While plastic type (to varying levels of specificity) did not produce accurate random forest models when samples from all environments were considered together, when we split samples to the environment that they were from we found that the community composition could be used to accurately predict the general plastic type up to 83% of the time in the marine environment. We found that many of the taxa that were most informative for building these models, and that were also more abundant on plastics than control biofilms across the included studies, were from hydrocarbonoclastic, or hydrocarbon-degrading, groups. In particular, the Oceanospirillales were more abundant on aliphatic plastics (polyethylene or polypropylene) and the Alteromonadales were more abundant on other plastics (e.g. polyethylene terephthalate or polystyrene). These are taxa that have previously been suggested to be degrading plastics or the additives of plastics but are also known to be capable of degrading substrates that share structural similarity with plastics (as well as the additives of plastics) like alkanes or components of crude oil.
There were also several taxa that were more abundant on plastics than other substrates that are potentially pathogenic. There are limits, however, to what we can establish solely based on the taxonomic information gained from sequencing of the 16S rRNA gene. The ability of a bacterium to be pathogenic is likely dependent on the presence of specific virulence factors which are often in mobile genetic elements.

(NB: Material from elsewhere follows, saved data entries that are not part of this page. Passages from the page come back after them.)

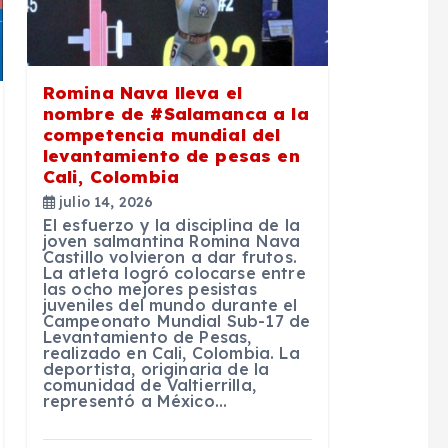
Romina Nava lleva el
nombre de #Salamanca a la
competencia mundial del
levantamiento de pesas en
Cali, Colombia
julio 14, 2026
El esfuerzo y la disciplina de la
joven salmantina Romina Nava
Castillo volvieron a dar frutos.
La atleta logró colocarse entre
las ocho mejores pesistas
juveniles del mundo durante el
Campeonato Mundial Sub-17 de
Levantamiento de Pesas,
realizado en Cali, Colombia. La
deportista, originaria de la
comunidad de Valtierrilla,
representó a México…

Furthermore, the amplicon sequencing used by most plastisphere studies to date does not give the resolution to differentiate between closely related strains of the same species, such as between pathogenic and non-pathogenic Vibrio species or hydrocarbon degrading and non-degrading Pseudomonas putida strains. These results confirmed that general principles in marine microbial ecology govern the colonisation dynamics of plastics but highlighted the need for further work that characterises the functional capacity of the plastisphere.
It is clear that plastics are not going anywhere anytime soon, and the potential for them to be degraded by environmental microbes has captured the imaginations of scientists and members of the public alike. Whilst some studies have shown promising results on the biodegradation of plastics by isolated microorganisms, there is still much work to be done before we can definitively determine what happens in the environment.